Le pavillon des combattantes est un livre fort. C'est une fiction et aussi un document sur une époque charnière où sévit la Grande Guerre de 14-18 qui sera qualifiée de "moderne" en raison de l'évolution des techniques d'armement et des stratégies militaires adoptées, c'est-à-dire une puissance de feu terrifiante et des tactiques offensives suicidaires. Des millions de soldats endurent des combats jamais imaginés jusqu'alors. Les grands blessés rentrent traumatisés, défigurés, mutilés, gazés, brûlés. le personnage de Tim Power, frère de l'infirmière Julia, représente la génération de ces jeunes gens dont l'esprit et le corps furent détruits. Les populations civiles tentent pour leur part de survivre au sein de pays dévastés où règnent la pénurie et une pandémie de grippe dévastatrice, d'une contagion redoutable.
Les premières pages du roman d'Emma Donaghue donnent d'emblée le ton de l'atmosphère accablante qui règne dans les rues délabrées de Dublin. Nous faisons connaissance de Julia Power, infirmière sage-femme à l'hôpital public de Dublin. Elle soigne les femmes enceintes frappées par la grippe, mises en quarantaine dans une unité de soins dédiée. Nous l'accompagnons dans sa lutte pour sauver ces femmes et leurs bébés durant quatre jours, quatre chapitres, chacun porteur d'un nom : Rouge, Marron, Bleu, Noir. Comptine atroce des couleurs qui se suivent sur le corps des malades selon le degré d'avancement de la maladie.
Le manque est criant dans les hôpitaux et dispensaires de la ville. Matériel, médicaments, nourriture. Médecins et soignants sont décimés par la grippe, mobilisés dans les hôpitaux du front ou revenus de cet enfer infirmes, souffrants. Ogresse insatiable, la guerre prend tout pour elle. Les équipes qui restent sur place sont insuffisantes, sous-équipées pour faire face à l'épidémie. Alors on réquisitionne les élèves, on rappelle les vieux médecins. Eux seuls ont autorité pour délivrer les précieux et rares médicaments. En leur absence les infirmières sont autorisées à donner un whisky chaud pour remplacer le chloroforme, y compris aux femmes enceintes quand elles souffrent trop. La guerre désorganise tout, demeure le respect des règles, des hiérarchies.

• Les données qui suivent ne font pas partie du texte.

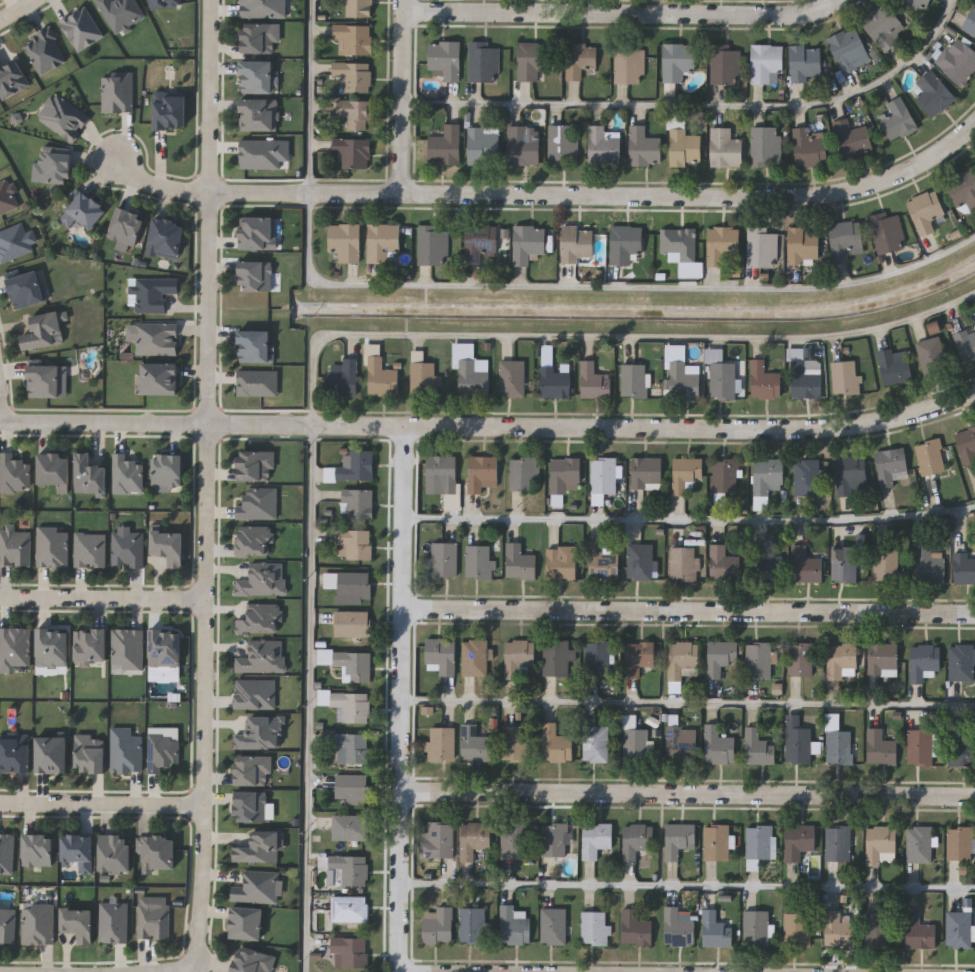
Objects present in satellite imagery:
building: (164, 3)
building: (917, 4)
building: (264, 8)
building: (358, 8)
road: (17, 10)
building: (120, 12)
road: (624, 14)
building: (970, 23)
building: (885, 26)
building: (261, 38)
building: (354, 39)
building: (850, 50)
building: (44, 51)
building: (581, 59)
building: (446, 60)
building: (532, 60)
building: (679, 61)
building: (484, 62)
building: (767, 62)
building: (959, 62)
building: (725, 64)
building: (807, 64)
building: (630, 65)
building: (353, 76)
building: (257, 77)
building: (12, 78)
building: (117, 91)
building: (934, 93)
road: (317, 97)
road: (404, 97)
road: (700, 106)
building: (170, 110)
building: (356, 113)
building: (259, 114)
building: (63, 116)
building: (899, 120)
building: (853, 139)
building: (524, 144)
building: (564, 144)
building: (446, 145)
building: (484, 145)
building: (604, 146)
building: (767, 146)
building: (645, 147)
building: (687, 147)
building: (811, 147)
building: (726, 148)
building: (353, 151)
building: (53, 165)
building: (962, 190)
road: (207, 191)
building: (7, 196)
road: (652, 197)
building: (83, 209)
building: (925, 210)
road: (208, 212)
building: (125, 225)
building: (887, 231)
building: (257, 232)
building: (166, 237)
building: (844, 238)
building: (344, 241)
building: (382, 241)
building: (478, 241)
building: (624, 241)
building: (527, 242)
building: (721, 243)
building: (431, 244)
building: (576, 244)
building: (802, 245)
building: (761, 246)
building: (680, 249)
building: (254, 275)
road: (605, 287)
building: (26, 289)
building: (153, 292)
building: (44, 330)
building: (153, 336)
road: (604, 339)
building: (966, 344)
building: (254, 345)
building: (931, 355)
building: (893, 367)
building: (470, 369)
building: (681, 373)
building: (342, 376)
building: (380, 377)
building: (422, 377)
building: (845, 377)
building: (159, 378)
building: (511, 378)
building: (805, 378)
building: (633, 379)
building: (722, 379)
building: (44, 380)
building: (593, 380)
building: (764, 380)
building: (553, 381)
road: (1, 415)
road: (156, 425)
road: (646, 429)
building: (966, 445)
building: (929, 456)
building: (354, 464)
building: (891, 465)
building: (256, 466)
building: (52, 469)
building: (166, 470)
building: (440, 471)
building: (524, 471)
building: (646, 471)
building: (480, 472)
building: (685, 472)
building: (563, 473)
building: (13, 474)
building: (126, 474)
building: (602, 474)
building: (851, 474)
building: (89, 475)
building: (724, 475)
building: (805, 476)
building: (765, 480)
building: (356, 503)
building: (257, 504)
road: (690, 518)
building: (352, 543)
building: (14, 546)
building: (52, 547)
building: (168, 547)
building: (89, 549)
building: (126, 549)
building: (443, 559)
building: (478, 561)
building: (518, 561)
building: (640, 561)
building: (560, 562)
building: (602, 562)
building: (683, 562)
building: (723, 563)
building: (843, 563)
building: (886, 564)
building: (928, 564)
building: (805, 565)
building: (767, 567)
building: (964, 567)
building: (352, 586)
road: (104, 600)
road: (690, 616)
building: (350, 623)
building: (90, 646)
building: (13, 648)
building: (51, 648)
building: (126, 649)
building: (164, 649)
building: (440, 653)
building: (517, 655)
building: (473, 656)
building: (597, 656)
building: (556, 657)
building: (638, 657)
building: (720, 657)
building: (882, 657)
building: (682, 659)
building: (758, 659)
building: (799, 659)
building: (841, 659)
building: (924, 660)
building: (961, 661)
building: (358, 666)
road: (206, 696)
road: (311, 698)
road: (406, 700)
road: (690, 703)
building: (348, 704)
building: (796, 738)
building: (837, 740)
building: (514, 741)
building: (680, 741)
building: (442, 742)
building: (474, 743)
building: (555, 743)
building: (595, 743)
building: (635, 743)
building: (718, 744)
building: (757, 744)
building: (924, 745)
building: (881, 746)
building: (350, 747)
building: (962, 748)
building: (125, 751)
building: (162, 751)
building: (15, 753)
building: (52, 754)
building: (90, 754)
building: (252, 770)
building: (351, 787)
road: (691, 799)
road: (102, 805)
building: (250, 806)
building: (349, 826)
building: (474, 838)
building: (554, 838)
building: (595, 838)
building: (678, 838)
building: (636, 839)
building: (436, 840)
building: (513, 840)
building: (798, 840)
building: (716, 841)
building: (837, 842)
building: (960, 842)
building: (759, 843)
building: (919, 843)
building: (880, 844)
building: (259, 848)
building: (38, 849)
building: (78, 850)
building: (158, 852)
building: (115, 853)
building: (347, 870)
road: (690, 886)
building: (259, 887)
building: (349, 908)
building: (152, 919)
building: (78, 923)
building: (246, 923)
building: (7, 924)
building: (38, 924)
building: (437, 924)
building: (472, 924)
building: (513, 924)
building: (884, 924)
building: (552, 925)
building: (594, 927)
building: (635, 927)
building: (677, 927)
building: (755, 927)
building: (839, 928)
building: (715, 929)
building: (796, 929)
building: (959, 929)
building: (918, 931)
building: (349, 951)
building: (252, 960)
road: (172, 969)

Ainsi, Julia se retrouve seule infirmière spécialisée en obstétrique pour s'occuper des futures mères et des bébés à naître. Expérimentée, elle sait qu'elle doit obtenir de l'aide pour le bien de ses patientes. le manque de bras est tel que l'Église accepte de prêter à l'hôpital public des infirmières religieuses oeuvrant dans ses hospices. Au terme d'une longue négociation, Julia obtient de Soeur Luke, l'infirmière de nuit, d'esprit dogmatique et autoritaire, qu'elle lui envoie une stagiaire. Et c'est un ange qui entre dans son service, la jeune Bridie, dont on apprend peu à peu l'histoire terrible tout autant que répandue à cette époque. Enfin une femme médecin est affectée à l'hôpital, Kathleen Lyn, militante du Sin Féin, seul personnage non fictif du roman. Ces femmes vivent un quasi huis clos. L'intensité des situations, la proximité des corps font tomber les masques, les caractères se révèlent, dans leur clarté ou leurs zones d'ombres.
Écrit au présent, construit par des dialogues vivants, étayé de descriptions réalistes et documentées,
le pavillon des combattantes est un récit brut, comme l'est la vie dans les conditions extrêmes. Il m'a touchée particulièrement, non par sa connivence avec l'actuelle pandémie de Covid19, mais en raison d'évènements passés.
Dans les années 50, l'accouchement des femmes est encore un acte à très haut risque. Il est courant, en cas de grandes difficultés à la naissance, qu'il soit demandé au père qui il faut sauver en priorité, de la mère ou de l'enfant. En dernière extrémité, cet enfant nait aux forceps, est ondoyé par la sage-femme qui, dans ce cas précis, peut se substituer au prêtre. Un donneur est appelé d'urgence en pleine nuit pour un don de sang à la mère dangereusement affaiblie. Don effectué de bras à bras. Ces évènements se déroulent dans une maternité à la pointe du progrès, pourvue en médicaments et pénicilline, antibiotique alors récemment mis à la disposition des médecins.
A l'époque de Julia Power, les virus sont connus mais indécelables aux microscopes et la pénicilline, évoquée en 1897, redécouverte en 1928, ne sera produite en quantité suffisante qu'en 1942. Les infections font rage et l'antibiotique sauvera de nombreuses vies.
Le pavillon des combattantes est un hommage aux chercheurs et aux soignants.